::: Material provided :::

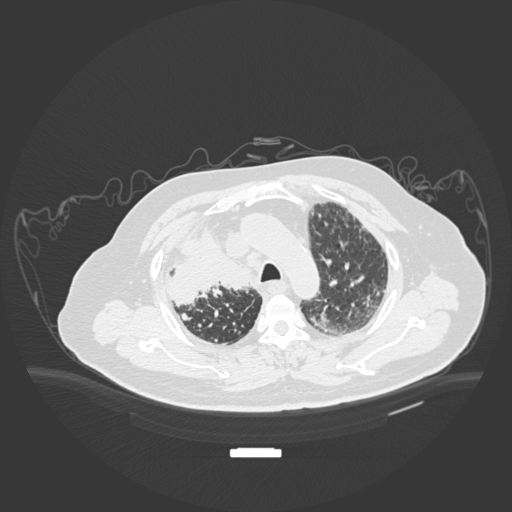
Chest CT, one axial slice. Position 141 of 201 along the scan axis. Reconstruction kernel B30f. 120 kVp. Lung window (W 1500 / L -600 HU). 1 mm slice thickness. 512 × 512 image matrix, field of view 500 × 500 mm. Male patient, age 69 years. From the clinical record (not read from this slice): clinical TNM (as recorded): T4 N3 M1.
Outlined on this slice (rectangle marked by the reading radiologist):
- lung tumour (recorded histology: adenocarcinoma): bounding box [x1, y1, x2, y2] px = [163, 227, 257, 314]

:::

§ **Task directions**
Without any pictures, return the material above exactly.

§ **Written answer**
Chest CT, one axial slice. Position 141 of 201 along the scan axis. Reconstruction kernel B30f. 120 kVp. Lung window (W 1500 / L -600 HU). 1 mm slice thickness. 512 × 512 image matrix, field of view 500 × 500 mm. Male patient, age 69 years. From the clinical record (not read from this slice): clinical TNM (as recorded): T4 N3 M1.
Outlined on this slice (rectangle marked by the reading radiologist):
- lung tumour (recorded histology: adenocarcinoma): bounding box [x1, y1, x2, y2] px = [163, 227, 257, 314]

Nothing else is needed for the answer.